If you’re going to the trouble of gelling a light, you might as well do it with accurate colors. A pro might buy orange or blue gels from a camera vendor (such as B&H), and the key is to buy it in large sheets rather than custom-cut for your flash head.

The most common kinds of gel are referred to as CTO and CTB (color temperature orange and blue, respectively), and then the density—how orange is the orange?—is referred to as a fraction of a “cut.” In other words, adding just a little orange tint to a flash could be done with a 1/4-cut CTO gel. More orange would be a 1/2-cut or full-cut CTO. (I found sheets of 1/8-cut to a full-cut for around $6 for a 20×24″ sheet.) Then, all you have to do is cut the proper shape with scissors and you can get dozens and dozens of gels from a single sheet.

Here are a couple of hints. You don’t need to buy all of the increments of plastic gels because with most flash photography, a 1/8-cut doesn’t make sufficient change to be worth using, so ignore it. A 1/4- to a 1/2-cut is what photographers will use most of the time.
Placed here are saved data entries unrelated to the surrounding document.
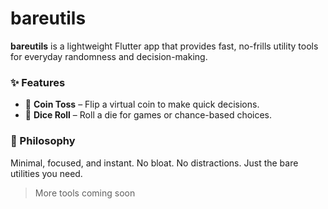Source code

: # bareutils

**bareutils** is a lightweight Flutter app that provides fast, no-frills utility tools for everyday randomness and decision-making.

### ✨ Features
- 🎯 **Coin Toss** – Flip a virtual coin to make quick decisions.
- 🎲 **Dice Roll** – Roll a die for games or chance-based choices.

### 🧘 Philosophy
Minimal, focused, and instant. No bloat. No distractions. Just the bare utilities you need.

> More tools coming soon
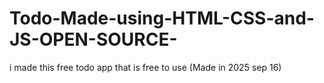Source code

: # Todo-Made-using-HTML-CSS-and-JS-OPEN-SOURCE-
i made this free todo app that is free to use (Made in 2025 sep 16)

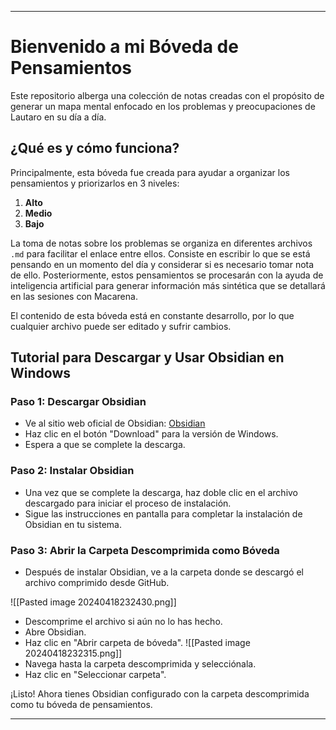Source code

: 
---
# Bienvenido a mi Bóveda de Pensamientos

Este repositorio alberga una colección de notas creadas con el propósito de generar un mapa mental enfocado en los problemas y preocupaciones de Lautaro en su día a día.

## ¿Qué es y cómo funciona?

Principalmente, esta bóveda fue creada para ayudar a organizar los pensamientos y priorizarlos en 3 niveles:

1. **Alto**
2. **Medio**
3. **Bajo**

La toma de notas sobre los problemas se organiza en diferentes archivos `.md` para facilitar el enlace entre ellos. Consiste en escribir lo que se está pensando en un momento del día y considerar si es necesario tomar nota de ello. Posteriormente, estos pensamientos se procesarán con la ayuda de inteligencia artificial para generar información más sintética que se detallará en las sesiones con Macarena.

El contenido de esta bóveda está en constante desarrollo, por lo que cualquier archivo puede ser editado y sufrir cambios.

## Tutorial para Descargar y Usar Obsidian en Windows

### Paso 1: Descargar Obsidian
- Ve al sitio web oficial de Obsidian: [Obsidian](https://obsidian.md/)
- Haz clic en el botón "Download" para la versión de Windows.
- Espera a que se complete la descarga.

### Paso 2: Instalar Obsidian
- Una vez que se complete la descarga, haz doble clic en el archivo descargado para iniciar el proceso de instalación.
- Sigue las instrucciones en pantalla para completar la instalación de Obsidian en tu sistema.

### Paso 3: Abrir la Carpeta Descomprimida como Bóveda

- Después de instalar Obsidian, ve a la carpeta donde se descargó el archivo comprimido desde GitHub.

![[Pasted image 20240418232430.png]]

- Descomprime el archivo si aún no lo has hecho.
- Abre Obsidian.
- Haz clic en "Abrir carpeta de bóveda".
![[Pasted image 20240418232315.png]]
- Navega hasta la carpeta descomprimida y selecciónala.
- Haz clic en "Seleccionar carpeta".

¡Listo! Ahora tienes Obsidian configurado con la carpeta descomprimida como tu bóveda de pensamientos.


---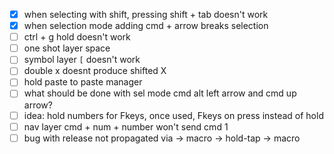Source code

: - [x] when selecting with shift, pressing shift + tab doesn't work
- [x] when selection mode adding cmd + arrow breaks selection
- [ ] ctrl + g hold doesn't work
- [ ] one shot layer space
- [ ] symbol layer `[` doesn't work
- [ ] double x doesnt produce shifted X
- [ ] hold paste to paste manager
- [ ] what should be done with sel mode cmd alt left arrow and cmd up arrow?
- [ ] idea: hold numbers for Fkeys, once used, Fkeys on press instead of hold
- [ ] nav layer cmd + num + number won't send cmd 1
- [ ] bug with release not propagated via -> macro -> hold-tap -> macro
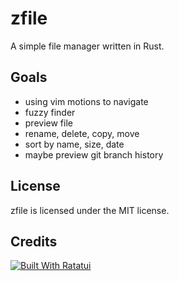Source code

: # zfile

A simple file manager written in Rust.

## Goals

- using vim motions to navigate
- fuzzy finder
- preview file
- rename, delete, copy, move
- sort by name, size, date
- maybe preview git branch history

## License

zfile is licensed under the MIT license.

## Credits

[![Built With Ratatui](https://ratatui.rs/built-with-ratatui/badge.svg)](https://ratatui.rs/)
But here’s the cool thing: You can stack these little pieces of plastic so that two pieces of 1/4-cut CTO is the same as one piece of 1/2-cut CTO. I own four flashes, and one sheet of
1/2-cut CTO and one sheet of 1/4-cut CTO is more than enough to have all that I need for all four strobes.

The added benefits to professional-quality gels are that they’re accurate in color and they’re also heat-resistant, making them less likely to melt.